Am 6. Februar wies die Investmentbank Jefferies in ihrem neuesten Forschungsbericht darauf hin, dass die Preise von Bitcoin und Ethereum zwar wieder in den Bereich zurückgefallen sind, der historisch “Dip-Buying-Fonds” angezogen hat, diese Runde der Kryptowährungsausverkäufe jedoch noch kein klares Signal für einen Tiefpunkt gezeigt hat. Die Behörde ist der Ansicht, dass die aktuelle Anpassung eher einer Korrektur durch eine Schrumpfung der Liquidität ähnelt als einem Rückgang des Blockchain-Ökosystems selbst.

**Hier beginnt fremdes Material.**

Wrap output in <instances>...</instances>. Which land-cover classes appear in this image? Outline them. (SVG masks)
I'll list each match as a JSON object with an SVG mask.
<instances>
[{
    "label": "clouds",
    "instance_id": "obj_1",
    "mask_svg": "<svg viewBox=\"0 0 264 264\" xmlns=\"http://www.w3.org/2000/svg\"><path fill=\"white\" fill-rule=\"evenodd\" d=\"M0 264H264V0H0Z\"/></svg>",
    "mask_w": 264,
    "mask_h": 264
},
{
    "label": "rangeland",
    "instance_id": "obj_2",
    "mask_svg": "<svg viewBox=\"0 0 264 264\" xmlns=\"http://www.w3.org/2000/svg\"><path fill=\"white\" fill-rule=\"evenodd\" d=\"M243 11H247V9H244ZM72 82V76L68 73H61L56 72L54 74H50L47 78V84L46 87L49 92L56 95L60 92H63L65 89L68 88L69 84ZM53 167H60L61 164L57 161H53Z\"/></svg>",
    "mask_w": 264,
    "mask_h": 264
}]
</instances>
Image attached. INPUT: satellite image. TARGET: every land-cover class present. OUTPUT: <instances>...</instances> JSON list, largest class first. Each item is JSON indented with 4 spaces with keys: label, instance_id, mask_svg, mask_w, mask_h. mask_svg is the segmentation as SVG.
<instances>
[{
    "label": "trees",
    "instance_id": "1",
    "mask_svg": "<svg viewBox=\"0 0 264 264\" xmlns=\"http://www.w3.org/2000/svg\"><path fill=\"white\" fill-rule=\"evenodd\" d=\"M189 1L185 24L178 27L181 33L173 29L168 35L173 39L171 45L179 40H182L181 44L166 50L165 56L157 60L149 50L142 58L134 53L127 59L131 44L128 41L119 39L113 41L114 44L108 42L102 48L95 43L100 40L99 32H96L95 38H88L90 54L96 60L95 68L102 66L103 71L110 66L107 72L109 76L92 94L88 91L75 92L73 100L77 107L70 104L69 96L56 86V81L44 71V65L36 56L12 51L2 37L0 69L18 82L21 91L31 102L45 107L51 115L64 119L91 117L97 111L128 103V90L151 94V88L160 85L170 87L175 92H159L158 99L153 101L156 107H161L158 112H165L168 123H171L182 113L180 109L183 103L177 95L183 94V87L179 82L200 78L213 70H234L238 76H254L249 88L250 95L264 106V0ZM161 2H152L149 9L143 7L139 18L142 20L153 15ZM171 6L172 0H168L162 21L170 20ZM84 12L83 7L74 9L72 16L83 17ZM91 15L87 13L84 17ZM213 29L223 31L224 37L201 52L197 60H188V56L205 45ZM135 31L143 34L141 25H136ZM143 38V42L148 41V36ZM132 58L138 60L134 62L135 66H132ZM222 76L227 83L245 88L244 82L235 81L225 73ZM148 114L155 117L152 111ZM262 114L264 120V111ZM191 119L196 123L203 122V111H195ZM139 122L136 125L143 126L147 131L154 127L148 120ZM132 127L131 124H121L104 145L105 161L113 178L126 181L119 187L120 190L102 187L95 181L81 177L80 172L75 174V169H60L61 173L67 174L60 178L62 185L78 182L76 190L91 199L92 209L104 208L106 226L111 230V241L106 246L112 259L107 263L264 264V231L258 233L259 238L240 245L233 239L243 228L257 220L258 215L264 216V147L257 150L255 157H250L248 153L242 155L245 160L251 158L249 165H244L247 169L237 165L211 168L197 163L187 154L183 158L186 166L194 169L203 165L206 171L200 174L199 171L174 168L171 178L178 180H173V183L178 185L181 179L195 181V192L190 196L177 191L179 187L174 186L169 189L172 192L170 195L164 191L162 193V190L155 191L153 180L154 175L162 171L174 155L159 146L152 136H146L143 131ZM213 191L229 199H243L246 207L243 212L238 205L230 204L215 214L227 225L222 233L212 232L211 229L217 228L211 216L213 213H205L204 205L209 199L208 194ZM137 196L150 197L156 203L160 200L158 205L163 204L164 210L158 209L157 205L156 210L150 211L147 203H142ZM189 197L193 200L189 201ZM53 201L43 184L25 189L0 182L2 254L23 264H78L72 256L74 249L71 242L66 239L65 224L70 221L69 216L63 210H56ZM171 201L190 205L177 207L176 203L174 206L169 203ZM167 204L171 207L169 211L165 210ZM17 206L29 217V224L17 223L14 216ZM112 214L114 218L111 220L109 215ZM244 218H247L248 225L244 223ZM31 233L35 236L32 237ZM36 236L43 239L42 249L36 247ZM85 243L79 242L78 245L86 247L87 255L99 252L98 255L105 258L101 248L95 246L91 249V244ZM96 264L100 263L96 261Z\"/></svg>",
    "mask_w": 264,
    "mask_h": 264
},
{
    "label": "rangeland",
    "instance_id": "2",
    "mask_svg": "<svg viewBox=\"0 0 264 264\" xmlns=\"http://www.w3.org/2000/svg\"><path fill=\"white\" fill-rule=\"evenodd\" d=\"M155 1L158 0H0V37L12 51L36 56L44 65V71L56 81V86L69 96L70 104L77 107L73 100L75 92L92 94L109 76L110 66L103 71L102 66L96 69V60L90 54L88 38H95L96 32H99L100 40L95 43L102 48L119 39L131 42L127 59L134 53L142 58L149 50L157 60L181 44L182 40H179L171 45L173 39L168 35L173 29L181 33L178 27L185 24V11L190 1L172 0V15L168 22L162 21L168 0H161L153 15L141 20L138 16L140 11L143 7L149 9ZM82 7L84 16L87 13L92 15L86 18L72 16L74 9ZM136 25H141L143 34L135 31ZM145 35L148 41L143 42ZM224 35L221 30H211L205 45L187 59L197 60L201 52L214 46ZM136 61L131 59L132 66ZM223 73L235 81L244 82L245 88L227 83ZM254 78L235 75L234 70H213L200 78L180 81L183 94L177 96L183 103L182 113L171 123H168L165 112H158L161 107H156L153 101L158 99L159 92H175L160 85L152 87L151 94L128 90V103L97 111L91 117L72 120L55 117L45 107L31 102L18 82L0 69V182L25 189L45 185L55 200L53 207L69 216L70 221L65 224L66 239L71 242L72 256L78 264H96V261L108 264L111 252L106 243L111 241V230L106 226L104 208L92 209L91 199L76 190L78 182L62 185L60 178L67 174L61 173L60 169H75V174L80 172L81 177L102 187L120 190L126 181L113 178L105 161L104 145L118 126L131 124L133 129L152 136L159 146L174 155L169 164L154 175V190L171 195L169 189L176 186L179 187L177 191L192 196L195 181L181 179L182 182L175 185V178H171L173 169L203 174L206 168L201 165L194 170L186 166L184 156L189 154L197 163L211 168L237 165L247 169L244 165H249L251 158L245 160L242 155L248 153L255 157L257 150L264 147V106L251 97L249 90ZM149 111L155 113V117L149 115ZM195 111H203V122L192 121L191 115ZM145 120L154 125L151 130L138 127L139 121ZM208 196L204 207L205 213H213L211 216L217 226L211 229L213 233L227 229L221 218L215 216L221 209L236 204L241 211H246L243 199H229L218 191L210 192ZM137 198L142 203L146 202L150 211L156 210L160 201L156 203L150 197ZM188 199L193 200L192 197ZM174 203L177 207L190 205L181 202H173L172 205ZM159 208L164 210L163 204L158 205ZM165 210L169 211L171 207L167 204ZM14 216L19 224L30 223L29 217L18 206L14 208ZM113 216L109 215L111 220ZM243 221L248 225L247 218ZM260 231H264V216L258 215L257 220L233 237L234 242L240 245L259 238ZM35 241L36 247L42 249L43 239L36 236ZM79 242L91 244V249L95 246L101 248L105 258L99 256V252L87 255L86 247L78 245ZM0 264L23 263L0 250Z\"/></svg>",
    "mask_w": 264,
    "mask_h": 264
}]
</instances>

Laut dem Bericht liegt Bitcoin derzeit bei etwa 64.800 US-Dollar und hat damit etwa 47 % von seinem Höchststand im Oktober 2025 von 123.500 US-Dollar zurückgeholt; Ethereum wird bei etwa 1.900 US-Dollar gehandelt, fast 60 % weniger als der Zyklushöchststand. Jefferies wies darauf hin, dass der rasche Preisrückgang erneut die Marktbedenken hinsichtlich des “Krypto-Winters” verstärkt hat, aber der Hauptgrund dafür weiterhin die zunehmende globale Risikoaversion und die Rotation von Mitteln aus Wachstumsanlagen ist.
On-Chain-Daten und Branchendynamiken zeichnen ein anderes Bild. Die Bank betonte, dass die Netzwerknutzung stabil bleibe und einige Unternehmen weiterhin selektiv Bitcoin anhäufen, was darauf hindeutet, dass die zugrunde liegende Infrastruktur nicht kompromittiert wurde. Unterdessen wurden über 2 Milliarden Dollar an langfristigen Positionen liquidiert, was die kurzfristige Volatilität großer Krypto-Vermögenswerte verschärfte.
Aus Sicht der Kapitalstruktur ist Jefferies der Ansicht, dass die Reduzierung großer Bitcoin-Inhaber und der anhaltende Nettoabfluss von Spot-ETFs Schlüsselfaktoren für den jüngsten Preisdruck sind, was widerspiegelt, dass die Auswirkungen der institutionellen Portfolio-Neuausrichtung deutlich größer sind als die von Privatanlegern. Im Gegensatz dazu neigen kleine und mittlere Inhaber eher dazu, ihre Positionen zu halten und zeigen keine Anzeichen konzentrierter Auszahlung.
Zudem haben sich das Volumen und die dezentrale Kreditvergabe auf zentralen Plattformen nach einem früheren Anstieg stabilisiert, was darauf hindeutet, dass der Markt sich in einer Phase der Stimmungsreparatur befindet.
Trotz seiner vorsichtigen Haltung ist Jefferies nicht völlig bärisch. Die Bank wies darauf hin, dass die Verbesserung des regulatorischen Umfelds, die Reife der Infrastruktur und die fortgesetzte Beteiligung traditioneller Finanzen das Marktinteresse mittelfristig bis langfristig neu entfachen und Blockchain-Projekte mit echter Rentabilität und Anwendungsszenarien aus dem differenzierten Markt fördern könnten, anstatt eine vollständige Erholung.